Love Hunters (Hounds of Love) de Ben Young - 2017
Un premier film australien qui ne manque pas de qualités, ce qui est assez rare dans ce pays guère cinéphile. C'est que Young a une rapidité d'exécution et une simplicité qui ne ressemblent guère aux jeunes chiens fous, et réussit un film troublant, épuré, tout à fait bien tenu. Dès le premier plan, on reconnaît l'oeil d'un vrai cinéaste : un travelling au ralenti le long d'un quartier de pavillons bien sages, avec pelouses bien tondues et niches à chiens, soleil de rigueur et jeunes filles en fleurs aux jupettes courtes en train de s'égayer : le lieu idéal pour développer l'horreur, le lieu de tous les fantasmes de peur depuis Spielberg et Lynch. Et effectivement, peur il y aura ; en quelques plans secs, Young plante sa situation : des jeunes filles se font enlever, séquestrer, violer puis tuer dans ce confort bourgeois si lisse en surface. A l'heure où une nouvelle victime va tomber, on fait connaissance avec les ravisseurs : un couple "ordinaire", qui cache dans le secret de leur intimité domestique chaînes, godemichés et paires de ciseaux coupants, compensant leur amour erratique par des séances de sadisme sur ces adolescentes innocentes. De leurs motivations, on saura peu de choses, Young est du genre à ne livrer que des ébauches d'hypothèses : un sentiment d'infériorité du mec compensé par sa prise de pouvoir sur les prisonnières, un amour et une soif de maternité pour la femme. Mais Young ne mange pas de ce pain-là : la psychologie, même présente, ne l'intéresse que peu. La confrontation entre ces prédateurs ordinaires et leur nouvelle victime l'intéresse beaucoup plus, et le film déploie sa savante mise en scène avec une vraie maîtrise.

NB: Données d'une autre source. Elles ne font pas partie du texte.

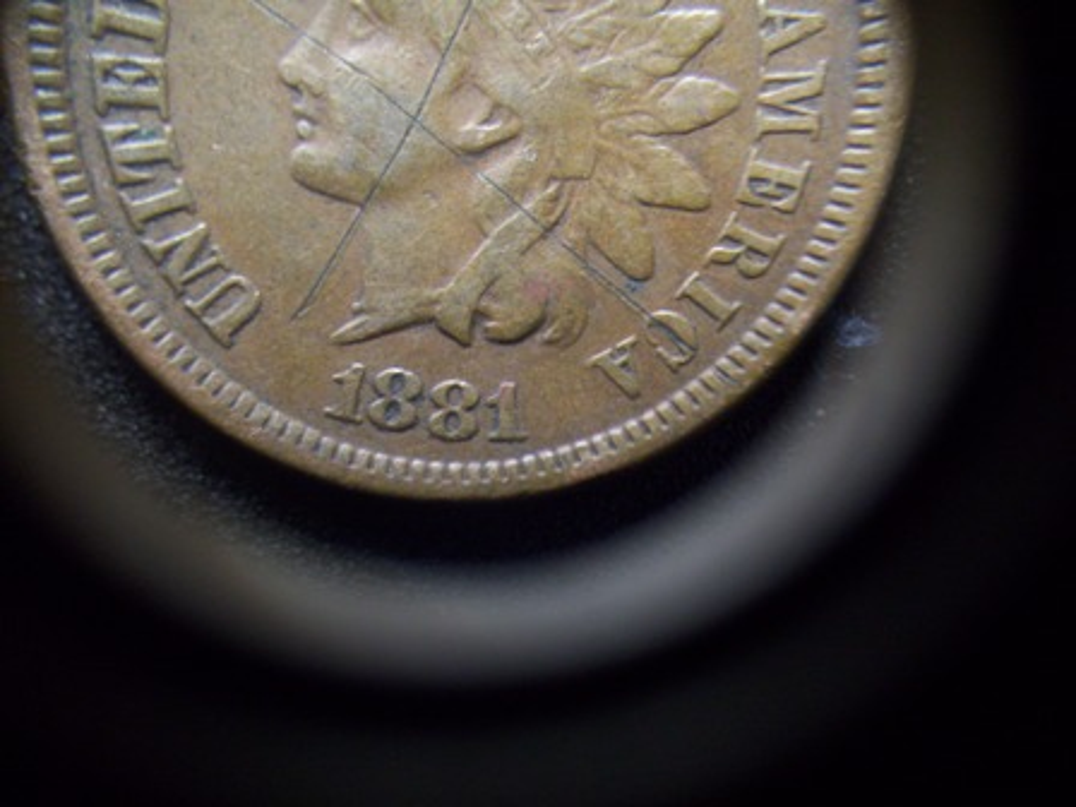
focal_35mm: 34
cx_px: 538
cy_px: 404
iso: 160
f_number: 2.9
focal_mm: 5.7
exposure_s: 1/8
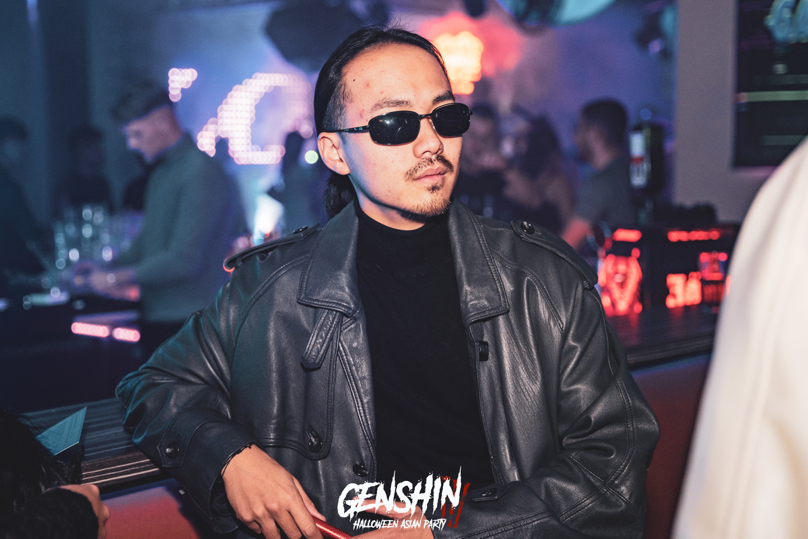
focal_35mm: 58
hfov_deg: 34.7
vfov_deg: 23.6
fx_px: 1292
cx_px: 404
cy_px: 249
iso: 1250
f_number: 2.8
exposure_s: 1/80
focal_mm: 53.5
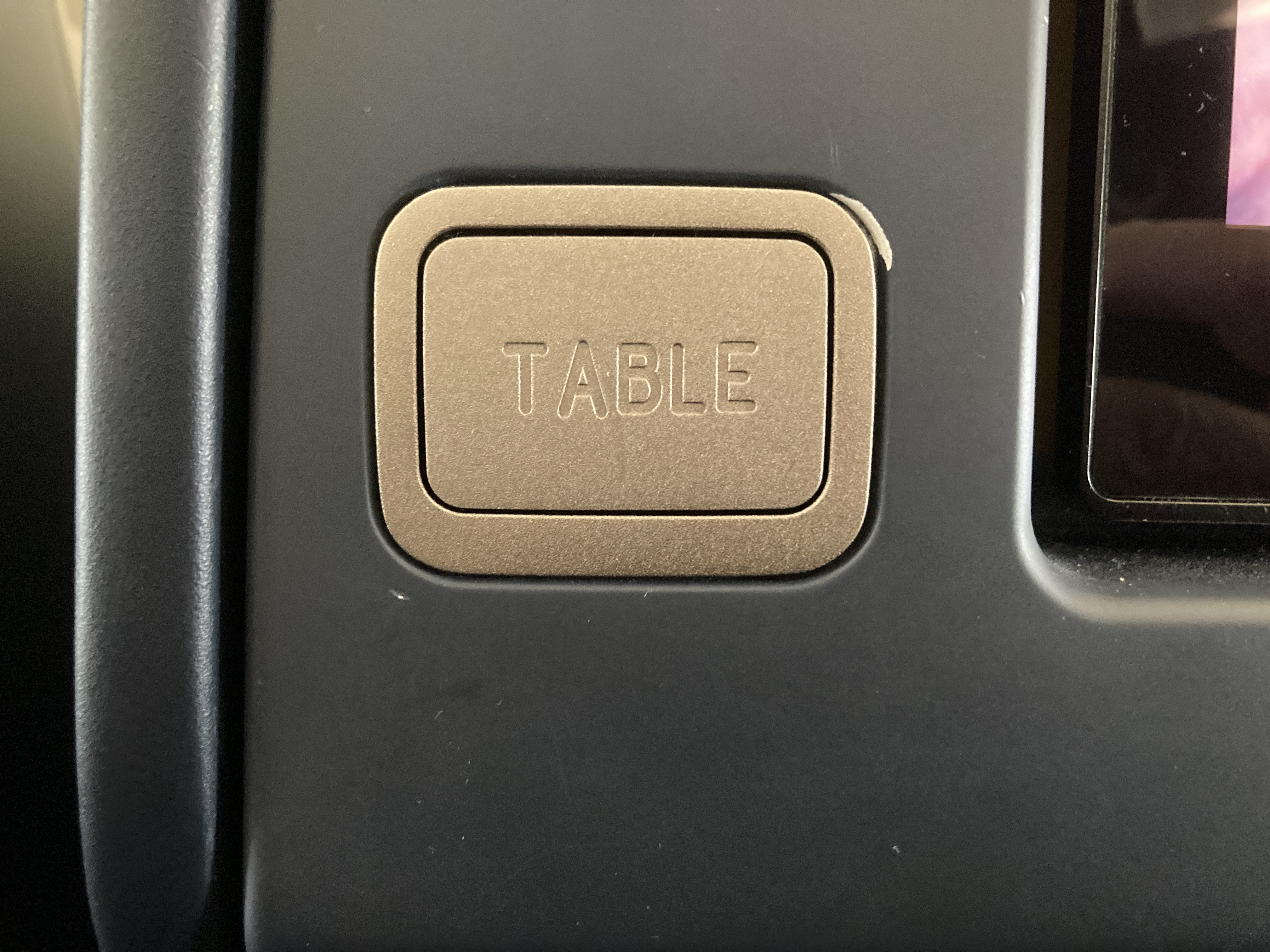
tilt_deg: -4.5
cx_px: 635
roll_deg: -1.4
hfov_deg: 63.4
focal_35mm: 28
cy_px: 476
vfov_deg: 49.7
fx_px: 1027
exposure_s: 1/21
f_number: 1.8
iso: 640
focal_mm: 3.99
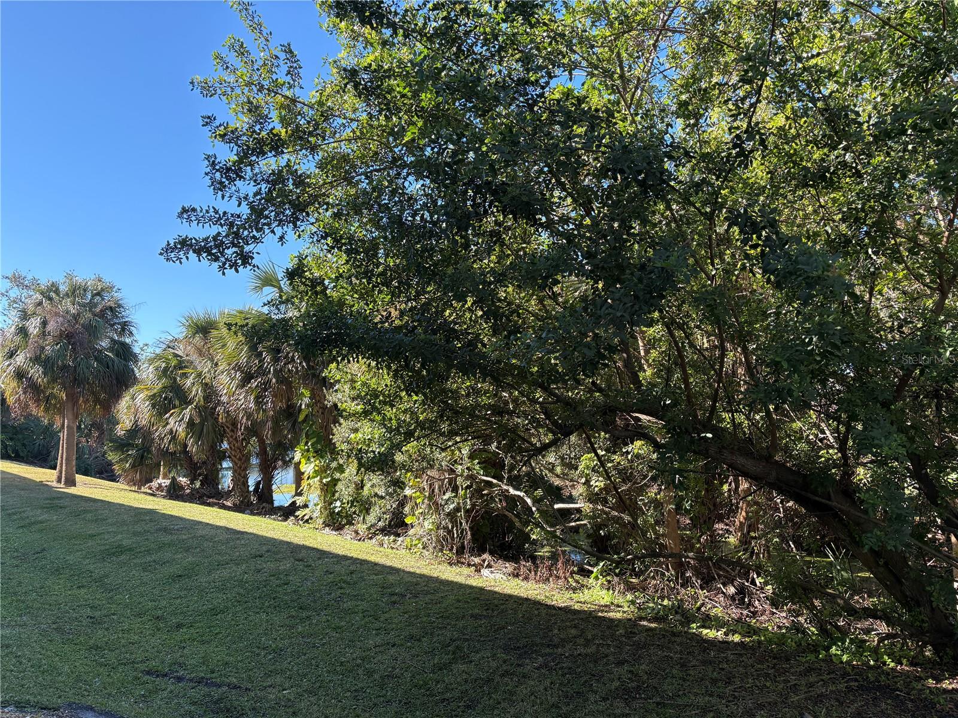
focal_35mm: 26
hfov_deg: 67.3
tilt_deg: +5.9
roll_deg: +0.3
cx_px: 479
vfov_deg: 53.1
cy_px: 359
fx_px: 720
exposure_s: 1/701
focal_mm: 5.96
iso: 64
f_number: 1.6
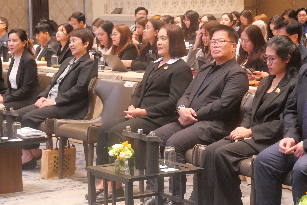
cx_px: 154
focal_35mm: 114
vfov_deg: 12.0
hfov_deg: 17.9
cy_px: 102
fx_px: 973
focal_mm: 55
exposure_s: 1/15
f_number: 5.6
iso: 3200
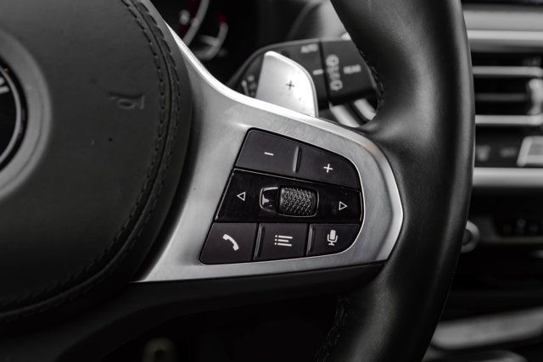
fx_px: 679
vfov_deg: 29.9
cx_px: 272
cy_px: 181
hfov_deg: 43.6
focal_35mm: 45
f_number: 7.1
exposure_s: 1/200
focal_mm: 45
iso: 640
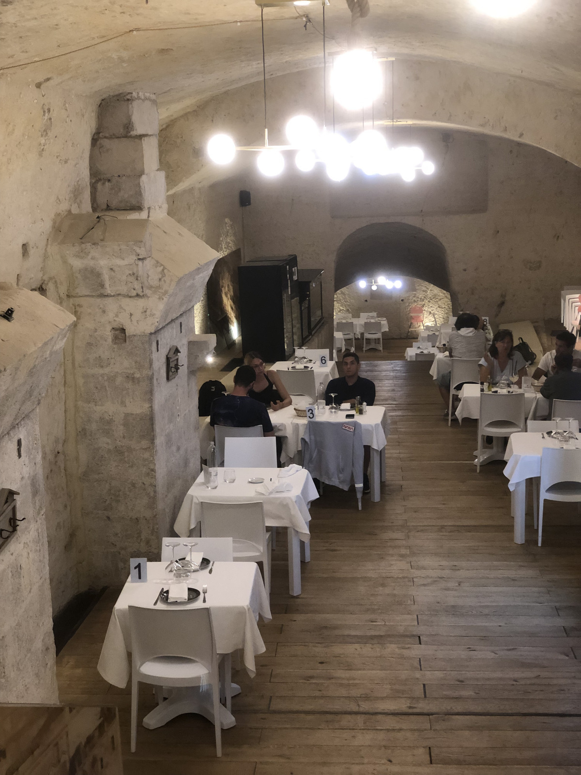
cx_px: 290
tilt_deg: -13.4
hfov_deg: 28.0
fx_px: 1164
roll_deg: +2.5
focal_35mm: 52
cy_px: 388
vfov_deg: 36.8
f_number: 2.4
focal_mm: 6
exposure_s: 1/25
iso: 125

Toujours crédibles (sauf sur la toute fin, très ratée), les comportements de chacun font vrai, et le réalisme du film force le respect. On ne montre aucune horreur ou presque, tout se déroule sobrement, derrière les portes, tout est suggéré (un sex-toy qui traîne, un hurlement, une tâche de sang), et ça suffit pour que monte un malaise constant. Il faut dire que les acteurs aident bien à la chose, Emma Booth en victime-bourreau complètement inattendue, capable de tendresse puis de violence dans la même scène, et Stephen Curry, clone de Sean Penn en moins glorieux, petit bras mégalo et bourré de névroses. Quand ces deux-là s'embrassent en regardant en biais leur victime enchaînée au lit, on tremble pour elle. La belle construction du film nous présente un montage alterné avec la famille de la jeune fille enlevée, sorte de double du couple central, qui convoite lui aussi Vicky pour des raisons psychologiques (un divorce récent, des sentiments d'appartenance à prouver). Dans ce maelström de non-dits et de pulsions malsaines, Vicky est la victime sacrificielle, et la jeunesse semble bien l'être aussi, comme le laisse entendre le film qui peut se lire comme une variation sur le joueur de flûte de Hamelin. Dommage que Young ne sache pas terminer son film, fasse quelques erreurs de mise en scène (notamment dans les scènes "d'action", très banales et assez illisibles) et s'arrête un peu à mi-chemin de cette exploration de la monstruosité domestique ; sans ça, son film est impressionnant, et son style déjà très en place.